Qualcomm’s foray into cloud inferencing comes after a chief rival, Huawei, unveiled what it said was the industry’s highest-performance Arm-based processor, dubbed Kunpeng 920. In SPECint — a benchmark suite of 12 programs designed to test integer performance — that chip scored over 930, or almost 25 percent higher than the industry benchmark, while drawing 30 percent less power than “that offered by industry incumbents.”
It’s hardly the only one.
In January at the Consumer Electronics Show in Las Vegas, Intel detailed its forthcoming Nervana Neural Network Processor (NNP-I), which will reportedly deliver up to 10 times the AI training performance of competing graphics cards. Google last year debuted Edge TPU, a purpose-built ASIC for inferencing, and Alibaba announced in December that it aimed to launch its first self-developed AI inference chip in the second half of this year.

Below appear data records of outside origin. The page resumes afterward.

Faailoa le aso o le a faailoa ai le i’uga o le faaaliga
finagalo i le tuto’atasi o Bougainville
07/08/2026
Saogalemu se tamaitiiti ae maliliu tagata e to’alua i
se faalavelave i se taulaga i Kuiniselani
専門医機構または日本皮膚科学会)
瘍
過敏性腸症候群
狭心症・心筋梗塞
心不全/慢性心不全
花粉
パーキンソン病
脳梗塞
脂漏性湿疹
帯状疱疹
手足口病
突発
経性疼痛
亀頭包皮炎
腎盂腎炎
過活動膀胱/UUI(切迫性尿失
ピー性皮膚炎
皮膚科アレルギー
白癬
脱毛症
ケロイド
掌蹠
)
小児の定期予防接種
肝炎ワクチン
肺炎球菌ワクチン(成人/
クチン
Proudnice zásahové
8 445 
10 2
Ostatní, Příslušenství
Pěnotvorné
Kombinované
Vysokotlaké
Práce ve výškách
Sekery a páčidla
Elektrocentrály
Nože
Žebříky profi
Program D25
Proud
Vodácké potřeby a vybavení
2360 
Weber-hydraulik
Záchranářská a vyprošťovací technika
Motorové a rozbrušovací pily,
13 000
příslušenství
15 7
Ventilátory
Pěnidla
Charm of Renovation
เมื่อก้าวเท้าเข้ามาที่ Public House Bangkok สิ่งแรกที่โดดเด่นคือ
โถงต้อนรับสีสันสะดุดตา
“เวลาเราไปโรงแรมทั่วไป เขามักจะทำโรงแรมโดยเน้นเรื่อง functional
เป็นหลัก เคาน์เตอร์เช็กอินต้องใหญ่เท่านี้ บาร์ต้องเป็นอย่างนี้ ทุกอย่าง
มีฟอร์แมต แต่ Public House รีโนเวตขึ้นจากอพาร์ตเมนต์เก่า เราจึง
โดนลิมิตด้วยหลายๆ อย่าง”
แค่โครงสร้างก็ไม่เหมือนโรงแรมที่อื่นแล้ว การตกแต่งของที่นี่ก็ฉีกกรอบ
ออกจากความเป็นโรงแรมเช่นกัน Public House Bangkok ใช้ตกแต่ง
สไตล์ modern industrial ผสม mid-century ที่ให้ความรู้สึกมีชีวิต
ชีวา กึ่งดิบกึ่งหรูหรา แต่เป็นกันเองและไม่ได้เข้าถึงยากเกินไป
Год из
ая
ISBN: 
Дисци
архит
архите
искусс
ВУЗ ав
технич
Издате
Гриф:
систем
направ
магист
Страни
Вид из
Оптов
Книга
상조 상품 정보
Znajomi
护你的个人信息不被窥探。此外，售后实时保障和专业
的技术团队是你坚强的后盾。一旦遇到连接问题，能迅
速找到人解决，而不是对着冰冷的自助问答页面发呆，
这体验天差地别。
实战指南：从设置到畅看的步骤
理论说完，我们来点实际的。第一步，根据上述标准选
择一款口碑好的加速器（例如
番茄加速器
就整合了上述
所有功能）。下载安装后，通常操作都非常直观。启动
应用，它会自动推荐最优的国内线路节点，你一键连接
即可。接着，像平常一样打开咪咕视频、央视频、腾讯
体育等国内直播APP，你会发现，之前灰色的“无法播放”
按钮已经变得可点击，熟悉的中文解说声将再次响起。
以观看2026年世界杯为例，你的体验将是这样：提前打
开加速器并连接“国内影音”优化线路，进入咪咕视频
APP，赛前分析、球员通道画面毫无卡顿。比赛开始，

On the FPGA side of the equation, Amazon recently took the wraps off of its own AI cloud accelerator chip — AWS Inferentia — and Microsoft previewed a comparable platform in Project Brainwave. Facebook in March open-sourced Kings Canyon, a server chip for AI inference, and just this month, Intel announced a family of chipsets — Agilex — optimized for AI and big data workloads.
But Qualcomm is confident that the Cloud AI 100’s performance advantage will give it a leg up in a deep learning chipset market forecast to reach $66.3 million by 2025.
“So many are putting network hardware on the cloud edge, like a content delivery network for different types of processing, whether it’s cloud gaming, or AI processing. So this is really another key trend. And Qualcomm has the opportunity to participate all the way from the end user input technology, all the way until the cloud edge,” Kressin said.
Its other potential advantage? Ecosystem support. In November, Qualcomm pledged $100 million toward a startup fund focused on edge and on-device AI, specifically in autonomous cars, robotics, computer vision, and internet of things domains. And last May, it partnered with Microsoft to create a vision AI developer kit for the AI accelerators embedded within many of its system-on-chips.
“In terms of market size, inferencing [is] becoming a significant-sized market for silicon,” Kressin said. “[As] time progresses, [we expect that] inference [will become a] bigger part of it — over 2018 to 2025, about 10 times growth. We’re pretty confident we’ll be in a position to be the power performance leader or AI processing and the data.”